MATERIAL FOR THE TASK:
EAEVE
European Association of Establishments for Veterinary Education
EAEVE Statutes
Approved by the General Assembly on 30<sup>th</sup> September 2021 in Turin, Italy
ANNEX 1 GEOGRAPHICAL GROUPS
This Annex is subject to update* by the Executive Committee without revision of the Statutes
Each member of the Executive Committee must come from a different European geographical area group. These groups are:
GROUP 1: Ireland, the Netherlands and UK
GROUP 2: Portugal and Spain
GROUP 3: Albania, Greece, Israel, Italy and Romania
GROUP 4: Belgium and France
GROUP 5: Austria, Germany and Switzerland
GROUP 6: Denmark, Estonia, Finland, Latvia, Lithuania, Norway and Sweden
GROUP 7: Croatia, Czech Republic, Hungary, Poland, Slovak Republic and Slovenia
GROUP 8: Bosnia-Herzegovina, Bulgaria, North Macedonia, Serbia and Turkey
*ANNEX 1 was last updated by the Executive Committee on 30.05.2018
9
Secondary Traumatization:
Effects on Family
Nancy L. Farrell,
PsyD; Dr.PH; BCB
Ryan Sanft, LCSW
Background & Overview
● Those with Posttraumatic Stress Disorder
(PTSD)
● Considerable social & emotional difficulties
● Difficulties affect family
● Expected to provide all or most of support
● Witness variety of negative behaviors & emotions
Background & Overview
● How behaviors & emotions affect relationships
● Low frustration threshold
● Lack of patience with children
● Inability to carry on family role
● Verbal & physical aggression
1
==
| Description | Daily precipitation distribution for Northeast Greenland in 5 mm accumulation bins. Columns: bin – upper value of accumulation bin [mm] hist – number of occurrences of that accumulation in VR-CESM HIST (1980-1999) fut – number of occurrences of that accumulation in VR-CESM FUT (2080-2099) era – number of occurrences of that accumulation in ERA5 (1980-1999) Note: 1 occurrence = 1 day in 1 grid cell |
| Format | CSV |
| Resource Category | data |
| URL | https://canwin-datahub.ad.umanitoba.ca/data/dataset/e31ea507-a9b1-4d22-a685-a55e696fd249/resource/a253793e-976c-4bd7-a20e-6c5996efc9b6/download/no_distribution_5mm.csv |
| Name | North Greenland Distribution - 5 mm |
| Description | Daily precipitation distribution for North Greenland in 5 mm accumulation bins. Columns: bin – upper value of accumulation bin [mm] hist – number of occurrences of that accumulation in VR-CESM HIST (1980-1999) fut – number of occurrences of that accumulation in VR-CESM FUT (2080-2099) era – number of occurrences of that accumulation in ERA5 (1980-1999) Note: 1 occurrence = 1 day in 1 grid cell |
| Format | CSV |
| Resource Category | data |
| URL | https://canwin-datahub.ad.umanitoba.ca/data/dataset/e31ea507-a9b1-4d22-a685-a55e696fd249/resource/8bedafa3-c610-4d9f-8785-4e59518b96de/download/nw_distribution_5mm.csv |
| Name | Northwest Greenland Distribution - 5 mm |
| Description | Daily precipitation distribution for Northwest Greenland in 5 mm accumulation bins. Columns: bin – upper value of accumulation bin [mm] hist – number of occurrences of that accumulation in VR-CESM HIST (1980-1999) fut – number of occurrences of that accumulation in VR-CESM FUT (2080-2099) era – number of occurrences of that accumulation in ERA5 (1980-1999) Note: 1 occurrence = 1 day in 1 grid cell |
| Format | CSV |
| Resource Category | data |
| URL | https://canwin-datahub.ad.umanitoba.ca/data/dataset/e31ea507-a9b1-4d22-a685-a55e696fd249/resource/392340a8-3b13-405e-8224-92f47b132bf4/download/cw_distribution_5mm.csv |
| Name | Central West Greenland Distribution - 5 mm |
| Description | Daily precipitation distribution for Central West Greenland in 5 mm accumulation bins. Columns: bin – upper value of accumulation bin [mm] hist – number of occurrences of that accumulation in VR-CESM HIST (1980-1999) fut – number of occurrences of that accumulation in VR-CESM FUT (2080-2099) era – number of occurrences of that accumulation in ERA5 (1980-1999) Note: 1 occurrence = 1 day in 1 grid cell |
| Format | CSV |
* * *
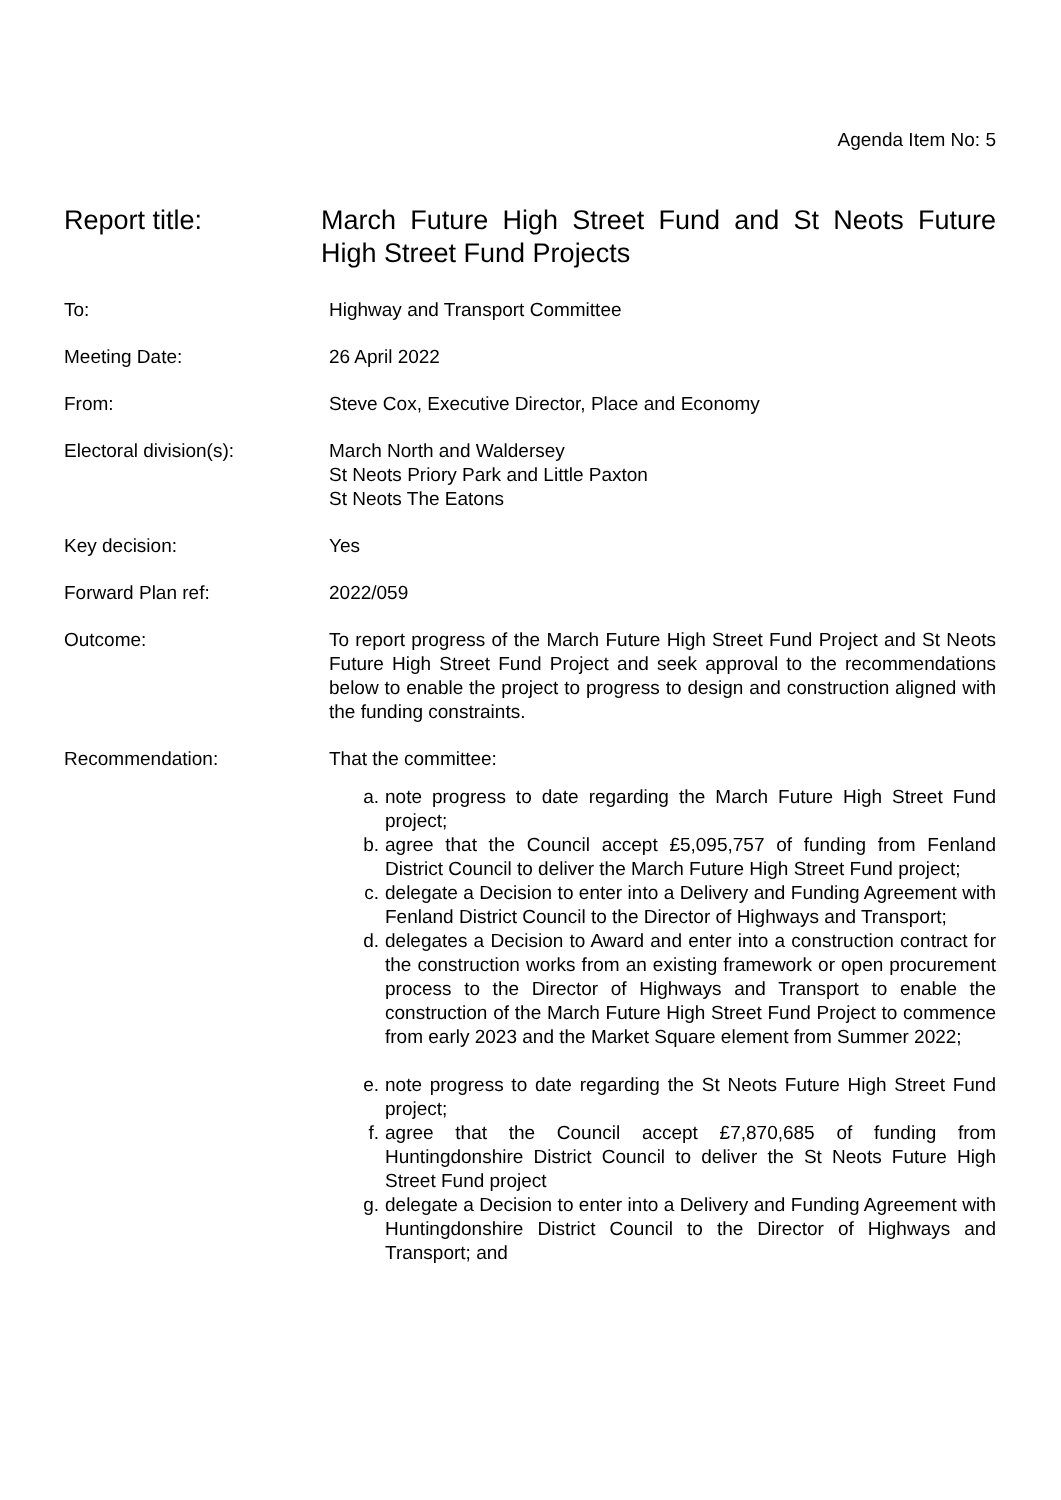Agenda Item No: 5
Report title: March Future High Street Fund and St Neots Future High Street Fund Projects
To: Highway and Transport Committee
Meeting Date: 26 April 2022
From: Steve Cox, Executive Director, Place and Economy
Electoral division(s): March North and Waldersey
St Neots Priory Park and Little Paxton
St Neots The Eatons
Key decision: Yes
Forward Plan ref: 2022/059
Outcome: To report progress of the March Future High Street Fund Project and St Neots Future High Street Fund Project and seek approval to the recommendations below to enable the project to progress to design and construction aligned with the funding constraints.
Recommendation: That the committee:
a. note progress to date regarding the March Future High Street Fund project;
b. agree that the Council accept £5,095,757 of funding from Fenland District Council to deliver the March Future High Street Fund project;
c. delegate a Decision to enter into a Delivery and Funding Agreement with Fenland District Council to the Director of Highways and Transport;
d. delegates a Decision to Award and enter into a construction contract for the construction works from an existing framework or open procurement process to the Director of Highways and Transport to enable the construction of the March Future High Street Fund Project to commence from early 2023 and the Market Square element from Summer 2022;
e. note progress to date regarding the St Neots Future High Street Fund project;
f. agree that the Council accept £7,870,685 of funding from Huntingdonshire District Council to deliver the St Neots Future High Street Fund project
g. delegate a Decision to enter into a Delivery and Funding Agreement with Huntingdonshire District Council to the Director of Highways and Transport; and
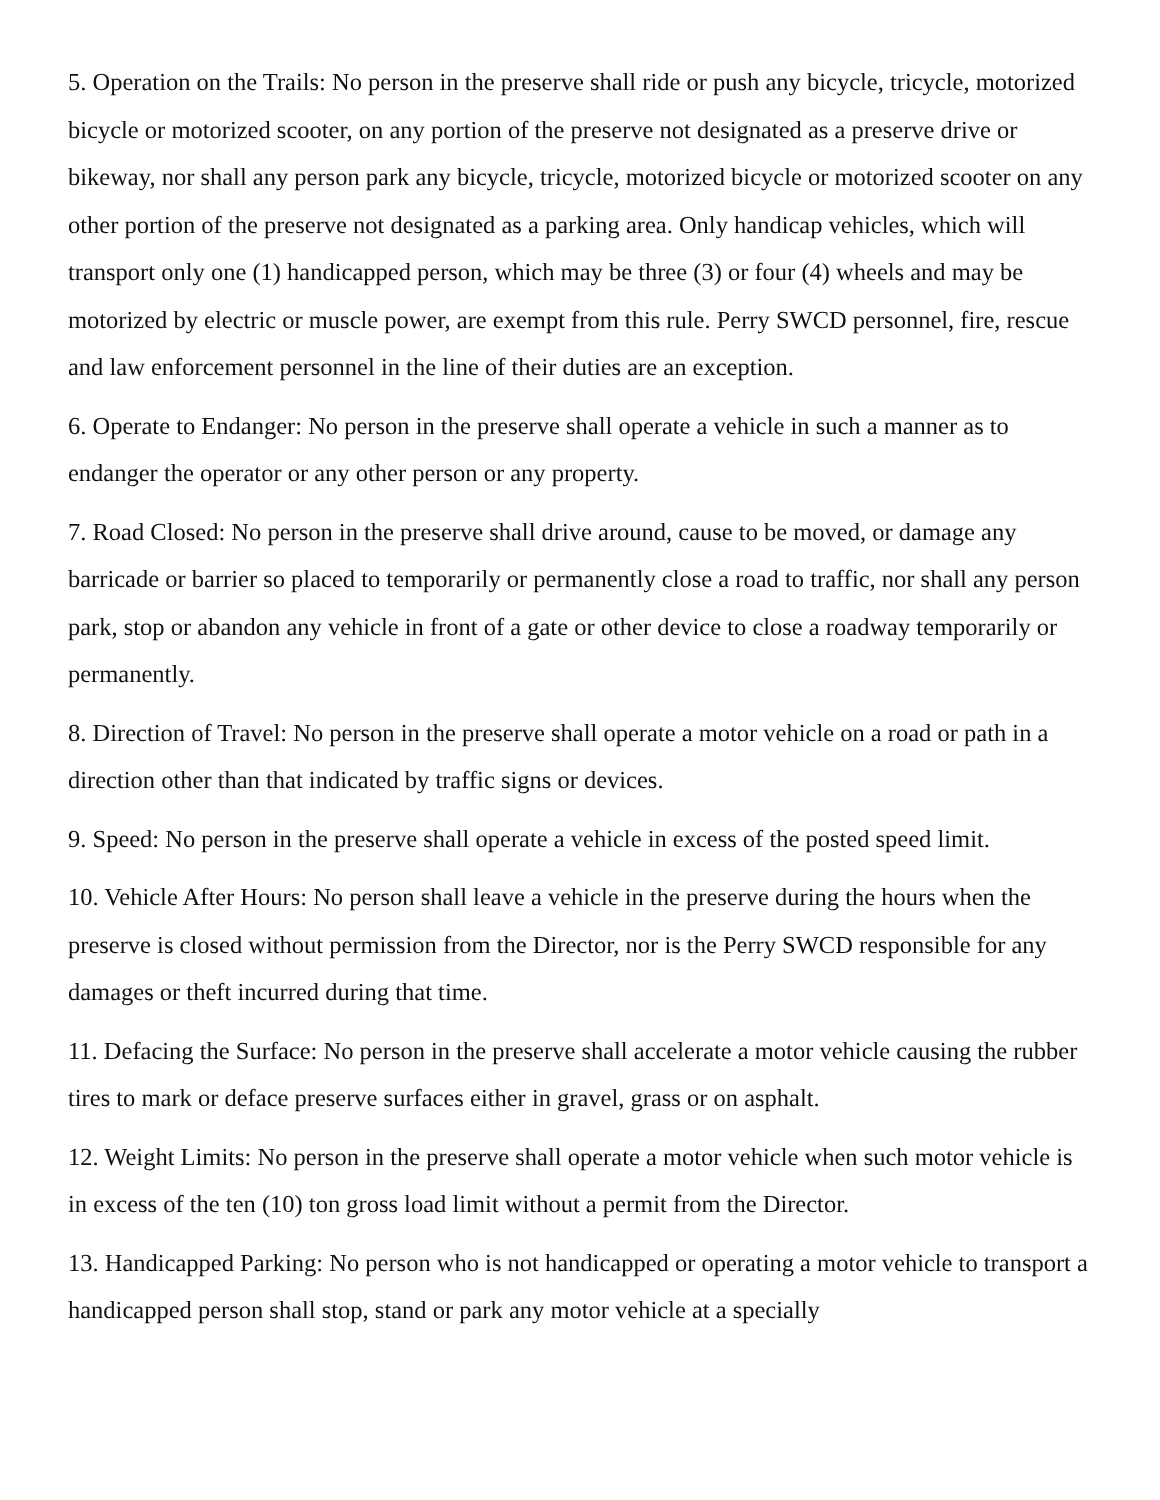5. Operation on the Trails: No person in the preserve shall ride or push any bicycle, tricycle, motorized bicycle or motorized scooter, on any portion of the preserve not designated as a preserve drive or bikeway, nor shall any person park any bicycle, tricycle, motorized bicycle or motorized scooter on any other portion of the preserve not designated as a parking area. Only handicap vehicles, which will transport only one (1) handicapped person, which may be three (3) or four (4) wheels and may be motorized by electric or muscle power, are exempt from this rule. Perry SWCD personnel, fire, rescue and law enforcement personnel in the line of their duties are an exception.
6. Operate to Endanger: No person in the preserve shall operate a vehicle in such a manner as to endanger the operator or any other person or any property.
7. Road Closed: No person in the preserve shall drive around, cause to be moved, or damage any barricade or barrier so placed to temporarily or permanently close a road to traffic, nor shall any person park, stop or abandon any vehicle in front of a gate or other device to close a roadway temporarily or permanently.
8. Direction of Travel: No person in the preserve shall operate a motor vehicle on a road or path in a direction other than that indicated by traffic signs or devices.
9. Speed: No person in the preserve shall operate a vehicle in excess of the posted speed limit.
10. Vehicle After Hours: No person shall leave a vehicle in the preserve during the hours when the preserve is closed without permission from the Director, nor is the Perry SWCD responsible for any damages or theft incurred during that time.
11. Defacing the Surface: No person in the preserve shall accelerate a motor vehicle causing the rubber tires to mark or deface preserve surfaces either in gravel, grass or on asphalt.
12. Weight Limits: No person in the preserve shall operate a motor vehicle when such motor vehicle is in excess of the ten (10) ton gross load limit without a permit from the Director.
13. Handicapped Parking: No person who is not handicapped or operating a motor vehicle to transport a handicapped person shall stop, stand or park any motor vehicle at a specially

PROBLEM STATEMENT:
Search the material above for the word "affect", then copy out each line that has it.

ANSWER AREA:
● Difficulties affect family
● How behaviors & emotions affect relationships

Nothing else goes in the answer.